Last year, U.S. car buyers drove home in roughly 17,000 plug-in cars, the bulk of them Nissan Leafs and Chevrolet Volts.
As several more plug-in cars enter the market this year, analysts will watch sales carefully to see whether retail and fleet buyers are willing to pay the significant surcharge that electric cars now require.
In January, Nissan sold 676 Leafs and Chevrolet sold 603 Volts, for a mass-market electric-car total of 1282.
For Chevrolet, that's just 39 percent of its December sales of 1,529. That's a number sufficiently grim to amplify the "sales failure" meme now circulating among Volt bashers.
Nissan, on the other hand, has had a smoother sales curve, with its January sales dampened compared to the 954 sold in December.
Mitsubishi sold 36 of its 'i' electric minicars, with first retail deliveries last month in several cities including Cypress, California, and Normal, Illinois.

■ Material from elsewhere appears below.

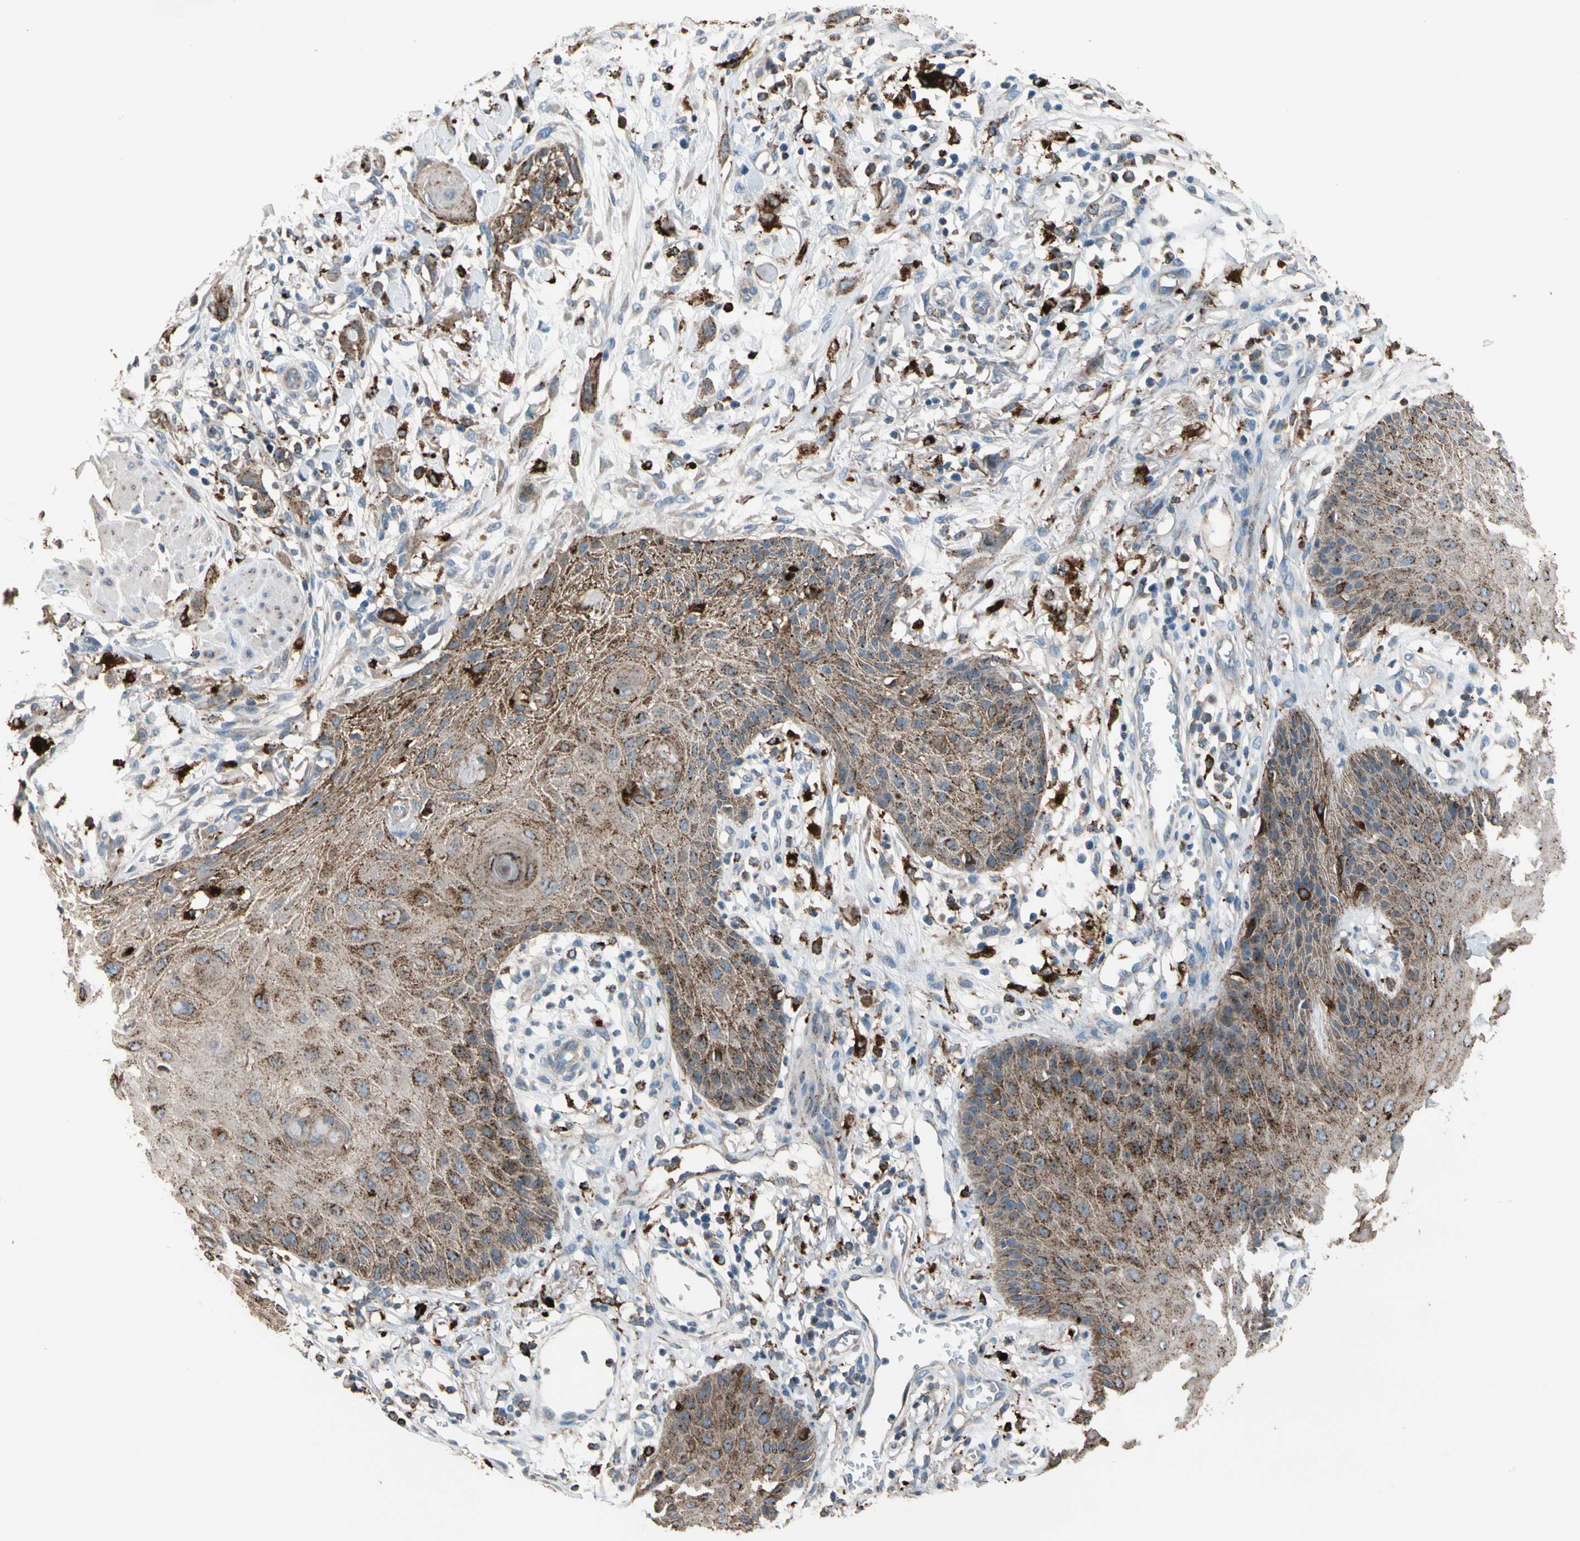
{"staining": {"intensity": "moderate", "quantity": ">75%", "location": "cytoplasmic/membranous"}, "tissue": "skin cancer", "cell_type": "Tumor cells", "image_type": "cancer", "snomed": [{"axis": "morphology", "description": "Normal tissue, NOS"}, {"axis": "morphology", "description": "Squamous cell carcinoma, NOS"}, {"axis": "topography", "description": "Skin"}], "caption": "Immunohistochemical staining of human skin cancer shows medium levels of moderate cytoplasmic/membranous staining in about >75% of tumor cells. (brown staining indicates protein expression, while blue staining denotes nuclei).", "gene": "GM2A", "patient": {"sex": "female", "age": 59}}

Fisker and Tesla resolutely refuse to provide monthly sales figures, despite cajoling, pleading, begging, and demanding by many media outlets.
The two startup firms seem unswayed by the notion that real, professional, long-term carmakers actually have the confidence to report sales every month--just like the big boys.
Those numbers will filter out sooner or later, but you can safely ignore their volumes for the purposes of this report: They're low, as are those for the Ford Focus Electric.
In general, winter is not the ideal time to sell electric cars, as Automotive News notes (subscription required), quoting a Chevrolet dealer who says that the Volt's reduced electric range in colder temperatures can often be a deal-breaker.